10:02Et pourtant, vous n'avez jamais totalement oublié vos propres convictions,
10:05puisque vous faites partie des premières femmes
10:07à être montée à l'antenne, comme on dit à l'époque aux Antilles,
10:12à présenter un journal télévisé,
10:14et pourtant, vous avez toujours dit que vous refusiez d'entretenir
10:18une télé cocotier aux ordres de Paris.
10:21Pourquoi ? Qu'est-ce qu'on vous demandait à l'époque ?
10:22Ça, c'est pas une option politique.
10:24Je veux dire que c'est une option de survie,
10:26de survie de nous, de notre dignité, de ce que nous sommes,
10:29que nous puissions nous inscrire dans le monde.

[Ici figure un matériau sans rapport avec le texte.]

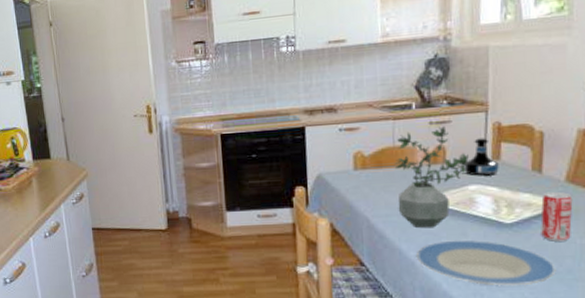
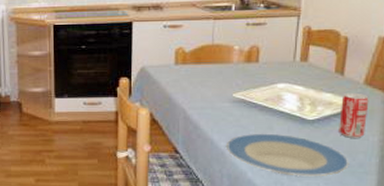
potted plant: present [394,126,469,228] -> none [212,28,279,121]
tequila bottle: present [464,138,499,176] -> none [275,40,306,76]

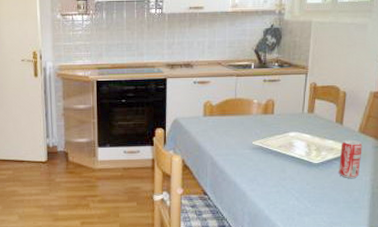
plate: present [227,133,349,177] -> none [247,175,347,212]

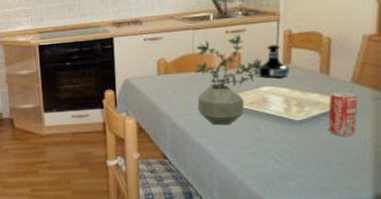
potted plant: none [235,84,291,166] -> present [194,35,262,126]
tequila bottle: none [287,95,313,125] -> present [258,44,290,79]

10:32Moi, à l'époque, la droite était au pouvoir.
10:35C'était pas la droite d'aujourd'hui.
10:36C'était une droite qui ne savait pas ce que c'était que l'opposition,
10:40qui voulait pas en entendre parler.
10:42Puis en plus, l'opposition version Martinique,
10:44c'était quand même Aimé Césaire, qui était considéré comme le diable,
10:47et puis la gauche, et puis les indépendantistes, etc.
10:49Donc, il fallait... On était droit dans les bottes.
10:52Enfin, je racontais tout à l'heure aux Antennes
10:55que la création du service public
10:57s'est faite à travers la radio
11:00et que la RTF, avant l'ORTF, c'est-à-dire RTF,
11:03les locaux de la RTF, c'était dans la préfecture,
11:08à l'intérieur même de la préfecture.
11:10Donc, on descendait les communiquer et puis on les lisait.
11:12Et puis l'État, c'était à 8 000 bornes.
11:15Comment on peut ne pas devenir cinglé quand on vit comme ça ?
11:17C'est pas possible.
11:18On peut pas demander à un peuple de vivre comme ça.
11:20C'est un déni.
11:21Vous avez été placardisé.
11:23Parce que j'ai voulu ouvrir l'Antenne à la gauche.
11:26Enfin, à tout le monde.
11:27Que les gens puissent se faire une idée.
11:28Qu'ils puissent aller aux urnes avec des outils
11:30pour réfléchir et pour choisir.
11:32C'était pas le cas.
11:33C'était juste...
11:34On donne la parole...
11:37La parole vient d'en haut.
11:39La parole est de droite.
11:40La parole est, je dirais, néocoloniale.
11:44Et puis vous, là, vous obéissez.
11:46Le petit doigt sur la couture du pantalon.
11:48Et puis bon, la gauche, c'est le diable de toute façon.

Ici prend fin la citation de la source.